Publié par : La société solidaire et durable-Club de pensée citoyen | mars 27, 2013

Des scientifiques veulent ramener 24 espèces à la vie !


Chers lecteurs,

Tigres de Tasmanie. © afp.

Des scientifiques se sont réunis pour discuter de la possibilité de ramener à la vie 24 espèces éteintes. Mais que ceux qui espèrent pouvoir bientôt se promener au coeur du Jurassic Park ne s’enthousiasment pas trop pour autant: il n’est en effet pas prévu de s’attaquer aux dinosaures dont l’ADN est considéré comme trop vieux pour être exploitable. Pour le moment en tout cas…

Dodo. © photo news.

Lors d’une conférence TEDx à Washington DC parrainée par le National Geographic, ces scientifiques ont établi une liste de 24 espèces envisageables selon un certain nombre de critères. Parmi ces animaux, on compte le Dodo, la Conure de Caroline, le Tigre de Tasmanie ou le Quagga, une espèce de zèbre des plaines originaire d’Afrique du Sud dont le dernier spécimen est mort en captivité en 1883.

Leur raisonnement était de savoir si une espèce était souhaitable, si elle détenait une fonction écologique importante et si elle était appréciée du grand public. Ils ont également tenu compte de la faisabilité, c’est-à-dire d’évaluer si les échantillons d’ADN à disposition étaient exploitables. Dernier point: ils ont étudié la capacité du monde actuel à réintroduire ces espèces.

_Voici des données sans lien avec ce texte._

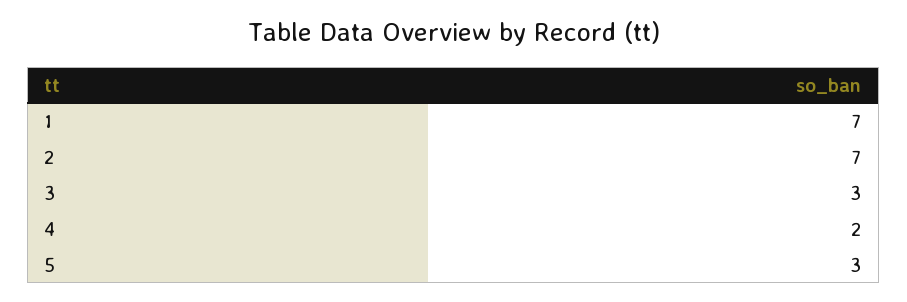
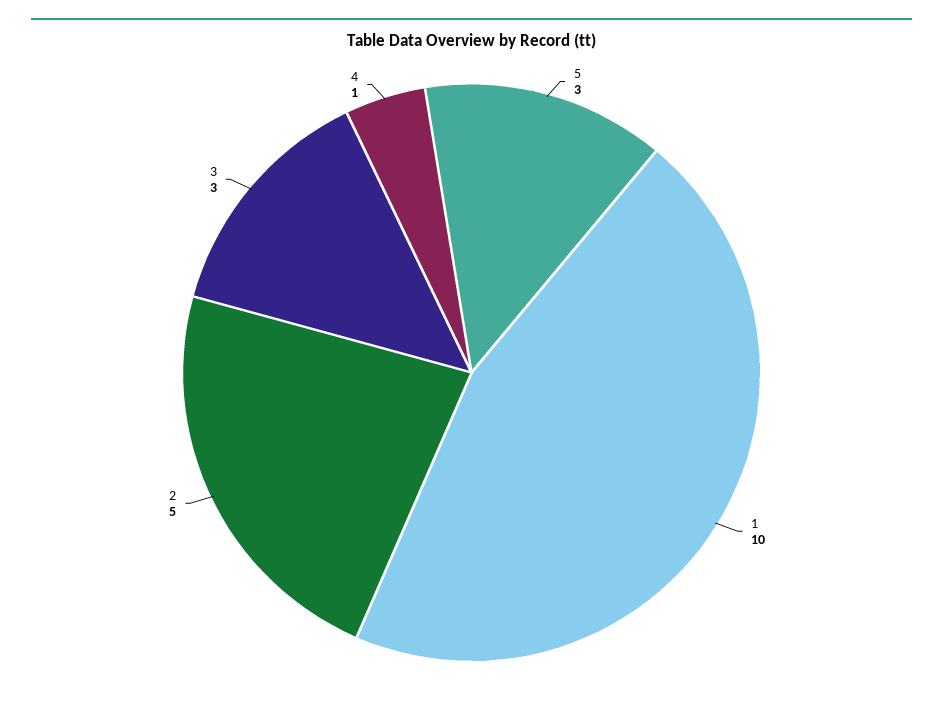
1: 7 -> 10
2: 7 -> 5
4: 2 -> 1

Dans son édition mensuelle, le National Geographic explique comment il est possible de ramener à la vie ces espèces, c’est-à-dire en prélevant des échantillons d’ADN anciens et en les remontant dans un génome complet. Celui-ci est alors injecté dans des cellules embryonnaires qui ont eu leur propre ADN. Selon le Washington Post, il y a dix ans, une équipe de scientifiques français et espagnols ont déjà ramené à la vie une chèvre sauvage éteinte, mais celle-ci n’aurait survécu qu’une dizaine de minutes.

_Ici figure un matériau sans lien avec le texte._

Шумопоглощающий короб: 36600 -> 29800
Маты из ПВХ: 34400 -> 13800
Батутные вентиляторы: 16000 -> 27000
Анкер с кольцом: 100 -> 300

Évidemment, ce projet soulève de nombreuses questions éthiques et logistiques, y compris concernant la manière dont les scientifiques pourront obtenir un échantillon d’ADN utilisable à partir d’un animal disparu, et si cette expérimentation a vraiment lieu d’être.

Le coût de ces résurrections varie selon les espèces, mais on peut les estimer à plusieurs centaines de milliers d’euros. Cette envie est née suite au projet Lazarus où les scientifiques ont utilisé la technologie du clonage pour ramener à la vie une grenouille par l’implantation d’un noyau de cellules « mortes » dans une autre espèce de grenouille.

Certains des oeufs ont spontanément commencé à se diviser et à croître, formant une petite boule de cellules vivantes. Même si aucun des embryons n’a survécu au-delà de quelques jours, des tests génétiques ont confirmé que les cellules créées contenaient le matériel génétique de la grenouille disparue il y a plus de trente ans.